━━ Extrait proposé
Absolument. Il y a des projets annoncés pour la place de l’Hôtel de Ville, pour le parvis de Saint-Rémi et une polémique sur ce qui est prévu et ce que les uns ou les autres voudraient. Mais je crois que le problème est mal posé et qu’en effet on s’apprête à refaire les mêmes bêtises que pour le parvis de la gare.
Donc on va s’arrêter sur le parvis de Saint-Rémi, ça va être là la problématique sur laquelle on va développer aujourd’hui ?
Je crois qu’il faut d’abord réfléchir à pourquoi existe-t-il des places, des parvis et des esplanades. Un parvis c’est quelque chose qui est dédié à une seule activité sur son pourtour ou sur l’une de ses faces, c’est un parvis d’une église, c’est le parvis de la gare. Une esplanade c’est un espace où l’on ne se préoccupe pas de ce qu’il peut y avoir autour, mais qui est structuré par une fonction principale se déroulant dessus. Même s’il peut y avoir d’autres fonctions d’ailleurs.
Et une place, justement, cela se définit non seulement par ce qu’il y a dessus, mais même principalement par ce qu’il y a autour. Parce que c’est ce qu’il y a autour qui structure son activité.
━━━━
Actions à mener:
1. Selon l'extrait, pourquoi une place se définit-elle principalement par ce qui l'entoure ? Répondez en une à trois phrases.
2. Énumérez les types d'espaces dont l'extrait invite à comprendre la raison d'être.
3. Recopiez le passage de l'extrait allant de "Et une place, justement, cela" jusqu'à "structure son activité.".
━━ Extraits de données
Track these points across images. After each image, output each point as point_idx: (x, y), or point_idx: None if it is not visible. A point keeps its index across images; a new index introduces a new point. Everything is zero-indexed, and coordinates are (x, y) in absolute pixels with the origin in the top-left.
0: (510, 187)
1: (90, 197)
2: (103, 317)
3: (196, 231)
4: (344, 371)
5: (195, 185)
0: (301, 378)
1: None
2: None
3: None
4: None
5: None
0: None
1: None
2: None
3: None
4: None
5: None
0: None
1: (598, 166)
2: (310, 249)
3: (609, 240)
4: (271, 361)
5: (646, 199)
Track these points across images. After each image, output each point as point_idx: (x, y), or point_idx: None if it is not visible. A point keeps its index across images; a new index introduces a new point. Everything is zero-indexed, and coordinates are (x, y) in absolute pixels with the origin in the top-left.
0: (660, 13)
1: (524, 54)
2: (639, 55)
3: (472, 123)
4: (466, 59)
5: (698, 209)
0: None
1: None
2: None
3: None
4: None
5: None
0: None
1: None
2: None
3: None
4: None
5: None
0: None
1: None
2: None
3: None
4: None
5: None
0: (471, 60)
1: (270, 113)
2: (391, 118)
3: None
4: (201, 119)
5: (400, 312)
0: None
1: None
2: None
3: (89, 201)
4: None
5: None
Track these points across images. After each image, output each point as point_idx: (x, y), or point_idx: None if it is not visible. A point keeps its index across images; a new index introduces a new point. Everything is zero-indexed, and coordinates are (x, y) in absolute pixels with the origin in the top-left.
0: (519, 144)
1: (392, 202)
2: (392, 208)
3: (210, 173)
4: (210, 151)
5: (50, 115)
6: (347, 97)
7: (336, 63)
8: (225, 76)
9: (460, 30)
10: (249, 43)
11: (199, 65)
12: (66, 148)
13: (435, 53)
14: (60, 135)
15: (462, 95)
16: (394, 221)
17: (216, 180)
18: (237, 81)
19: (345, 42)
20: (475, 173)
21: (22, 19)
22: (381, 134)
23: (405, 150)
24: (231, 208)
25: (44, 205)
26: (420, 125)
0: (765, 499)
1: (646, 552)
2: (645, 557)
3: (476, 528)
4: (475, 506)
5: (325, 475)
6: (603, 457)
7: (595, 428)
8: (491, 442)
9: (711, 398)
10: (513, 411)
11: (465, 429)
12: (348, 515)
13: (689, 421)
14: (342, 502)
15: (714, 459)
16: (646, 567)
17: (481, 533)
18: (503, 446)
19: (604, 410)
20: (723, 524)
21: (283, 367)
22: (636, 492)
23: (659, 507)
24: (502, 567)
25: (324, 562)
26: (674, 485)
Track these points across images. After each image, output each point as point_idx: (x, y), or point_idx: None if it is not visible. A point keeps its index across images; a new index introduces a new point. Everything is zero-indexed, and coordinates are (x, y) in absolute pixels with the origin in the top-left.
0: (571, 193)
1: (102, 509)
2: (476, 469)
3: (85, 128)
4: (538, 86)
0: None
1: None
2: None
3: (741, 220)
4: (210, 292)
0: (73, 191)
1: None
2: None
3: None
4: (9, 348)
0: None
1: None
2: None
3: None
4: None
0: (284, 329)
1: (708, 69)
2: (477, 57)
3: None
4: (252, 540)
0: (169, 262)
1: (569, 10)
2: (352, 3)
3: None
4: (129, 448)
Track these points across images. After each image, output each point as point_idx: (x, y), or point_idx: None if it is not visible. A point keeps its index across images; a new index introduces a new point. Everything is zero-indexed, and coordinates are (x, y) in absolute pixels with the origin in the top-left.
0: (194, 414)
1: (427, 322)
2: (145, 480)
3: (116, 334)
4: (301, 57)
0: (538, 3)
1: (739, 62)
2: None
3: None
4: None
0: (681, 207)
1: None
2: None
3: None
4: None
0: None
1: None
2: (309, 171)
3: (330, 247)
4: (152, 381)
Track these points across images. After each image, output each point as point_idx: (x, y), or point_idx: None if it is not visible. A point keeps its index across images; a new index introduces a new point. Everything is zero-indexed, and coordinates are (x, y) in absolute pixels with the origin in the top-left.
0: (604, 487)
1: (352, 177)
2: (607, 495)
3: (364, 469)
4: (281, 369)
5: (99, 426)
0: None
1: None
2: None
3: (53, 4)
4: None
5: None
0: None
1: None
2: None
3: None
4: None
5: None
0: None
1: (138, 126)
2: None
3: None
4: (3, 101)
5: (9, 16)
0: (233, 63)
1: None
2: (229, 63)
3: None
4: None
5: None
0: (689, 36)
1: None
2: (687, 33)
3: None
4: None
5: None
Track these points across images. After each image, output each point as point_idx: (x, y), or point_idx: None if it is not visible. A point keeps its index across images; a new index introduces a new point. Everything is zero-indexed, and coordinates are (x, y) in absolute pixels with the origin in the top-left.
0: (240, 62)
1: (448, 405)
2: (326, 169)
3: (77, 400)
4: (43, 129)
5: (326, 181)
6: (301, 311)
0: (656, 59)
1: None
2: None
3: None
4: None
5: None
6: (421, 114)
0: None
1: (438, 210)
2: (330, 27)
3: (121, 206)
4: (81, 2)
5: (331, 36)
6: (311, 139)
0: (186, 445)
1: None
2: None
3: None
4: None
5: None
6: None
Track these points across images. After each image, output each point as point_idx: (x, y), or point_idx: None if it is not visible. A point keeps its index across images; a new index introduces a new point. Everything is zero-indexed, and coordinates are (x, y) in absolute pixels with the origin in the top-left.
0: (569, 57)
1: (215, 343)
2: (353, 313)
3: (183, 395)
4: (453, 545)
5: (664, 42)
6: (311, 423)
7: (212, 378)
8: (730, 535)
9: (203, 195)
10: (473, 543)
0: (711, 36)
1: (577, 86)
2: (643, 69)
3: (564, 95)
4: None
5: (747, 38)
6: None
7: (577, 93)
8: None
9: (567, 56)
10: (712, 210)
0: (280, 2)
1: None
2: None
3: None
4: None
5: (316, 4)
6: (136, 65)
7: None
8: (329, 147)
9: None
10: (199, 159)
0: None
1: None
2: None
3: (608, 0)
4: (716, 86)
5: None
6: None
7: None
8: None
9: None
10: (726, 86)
━━━━
Corrigé des exercices:
1. Une place se définit surtout par ce qu'il y a autour d'elle parce que c'est cet entourage qui structure son activité.

2. Les places, les parvis et les esplanades.

3.
Et une place, justement, cela se définit non seulement par ce qu’il y a dessus, mais même principalement par ce qu’il y a autour. Parce que c’est ce qu’il y a autour qui structure son activité.